Consolidated storage increases the need for availability in the storage infrastructure. The availability model used by the Dell PS Series architecture essentially eliminates single points of failure and enables an array to survive multiple, simultaneous failures:
• Each Dell PS Series array is composed of redundant components: disks, controllers with mirrored write-back caches, network interfaces, power supplies, and cooling fans.
• Hot-swappable hardware components help reduce downtime.
• Faults are well isolated; loss of controllers does not cause loss of RAID protection. This feature applies to all supported RAID types.
• Disks are automatically configured with RAID, and hot spares are reserved to help ensure that no data is unprotected.
• Hot sparing and data recovery require no user intervention.
• Volume replication can provide site-level disaster protection.
• Group member hardware upgrades can be performed while a group is online; simply add the upgraded array to the group.

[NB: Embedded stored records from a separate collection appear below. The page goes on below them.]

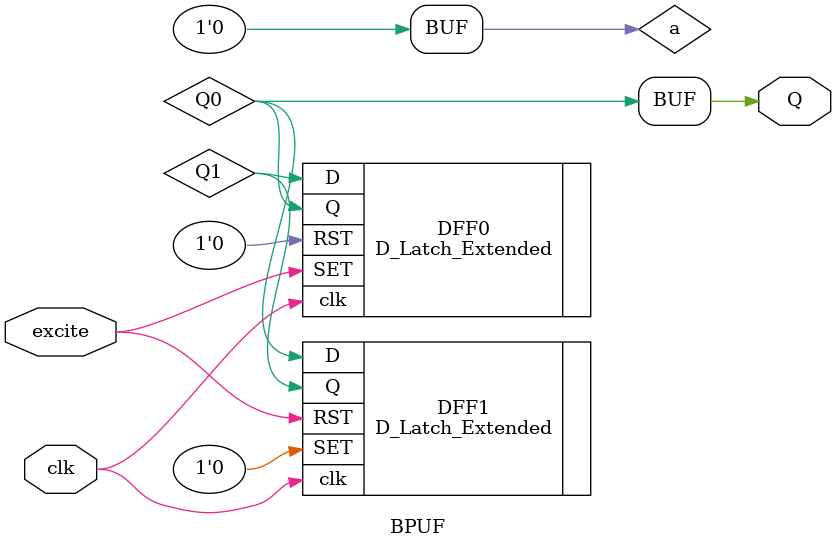
<source format=v>
(* dont_touch = "yes" *)
module BPUF(
    input clk,
    input excite,
    output Q
    );

    (* S= "TRUE"*)(* ALLOW_COMBINATORIAL_LOOPS = "true", KEEP = "true" *)

    wire a, Q0, Q1;
    
    assign a = 1'b0;
    
    D_Latch_Extended DFF0 (.clk(clk), .D(Q1), .RST(a), .SET(excite), .Q(Q0));
    D_Latch_Extended DFF1 (.clk(clk), .D(Q0), .RST(excite), .SET(a), .Q(Q1));
    
    assign Q = Q0;

endmodule

</source>
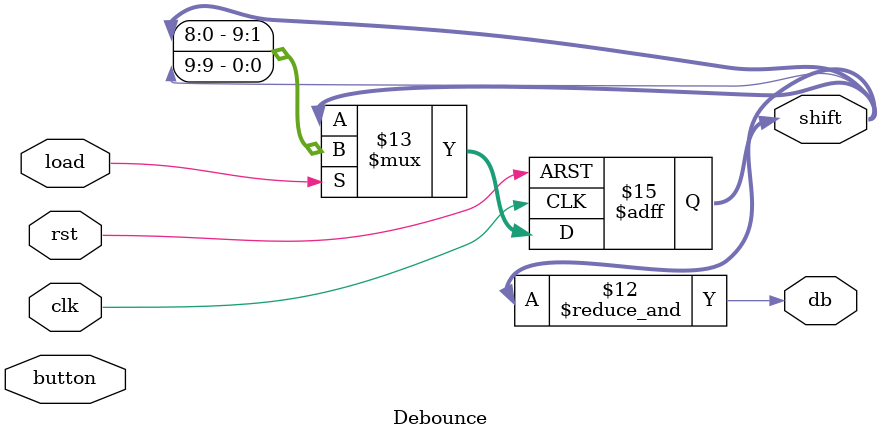
<source format=v>
`timescale 1ns / 1ps

//load is from pulse
module Debounce(button, clk, rst, load, shift, db);
// leave button alone?
input load, clk, rst, button;
output reg db;
output [9:0]shift;
reg [9:0] shift;

always@( posedge clk, posedge rst)
if(rst) shift <= 10'b11111_11110; else 
if(load) shift <= {shift[8:0], shift[9]};


always@(*)
begin
    db = shift[9]&shift[8]&shift[7]&shift[6]&shift[5]&shift[4]&shift[3]&shift[2]&shift[1]&shift[0];
    db=&shift;
end

endmodule

</source>
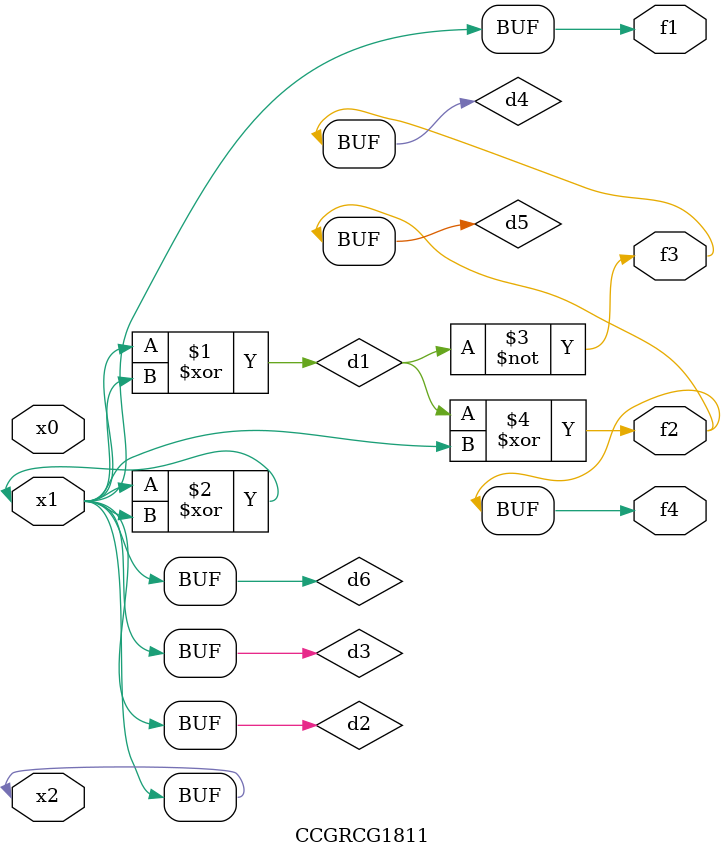
<source format=v>
module CCGRCG1811(
	input x0, x1, x2,
	output f1, f2, f3, f4
);

	wire d1, d2, d3, d4, d5, d6;

	xor (d1, x1, x2);
	buf (d2, x1, x2);
	xor (d3, x1, x2);
	nor (d4, d1);
	xor (d5, d1, d2);
	buf (d6, d2, d3);
	assign f1 = d6;
	assign f2 = d5;
	assign f3 = d4;
	assign f4 = d5;
endmodule

</source>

• A member can be decommissioned while a group is online; simply remove the array from the group.
Select the RAID level that provides the level of performance and availability required.
To eliminate the controller as a single point of failure, deploy dual-controller arrays and connect all three network connections.
Allocate at least one spare disk for each group.
Step 9: Design the SAN for Network availability.
Table 5. Requirements for Network Availability
Configure Multiple Network Connections on an Array
Connecting multiple network interfaces on an array (assigning each interface an IP address and net mask) improves performance and availability. Connect the cables to different switches, if possible, for high availability.
In a Multiple-Subnet Group, Help Ensure Access to the Group IP Address
In a multiple-subnet group, the arrays' configured network interface should be able to access the subnet on which the group IP address resides.
Use High-Bandwidth Switch Connections
For the best performance, you should connect arrays and hosts to a switched network and make sure that all network connections between hosts and arrays are Gigabit Ethernet. An array can operate at 10 and 100 Mbps, but performance will be significantly degraded.
Use Redundant Network Paths Between Hosts and Arrays
A multipathing solution helps ensure that no single point of failure exists between hosts and arrays.
For Replication, Use a Reliable, Adequately-Sized Network Link
For effective and predictable replication, be sure that the network link between the primary and secondary groups is reliable and provides sufficient bandwidth for copying data.
Step 10: Use host-based tools to protect your applications.
Two utilities within the PS Series-Auto-Snapshot Manager/VMware Edition (ASM/VE) and Auto-Snapshot Manager/Microsoft Edition (ASM/ME)-help enable fast online backups and quick restores of VMware ESX and Microsoft Hyper-V virtual machines. ASM/ME also helps administrators simply and easily create clean, application-consistent, hardware-based snapshots of Microsoft SQL and Exchange datasets that are quickly and easily recoverable to prior points in time.
ASM/ME and ASM/VE host-based tools enable fast online backups and quick restores of virtual machines and file systems on the Dell EqualLogic SAN arrays. ASM capabilities provide easy-to-use graphical interfaces that coordinate the creation, recovery and scheduling of PS Series snapshots with VirtualCenter and native snapshotting technology.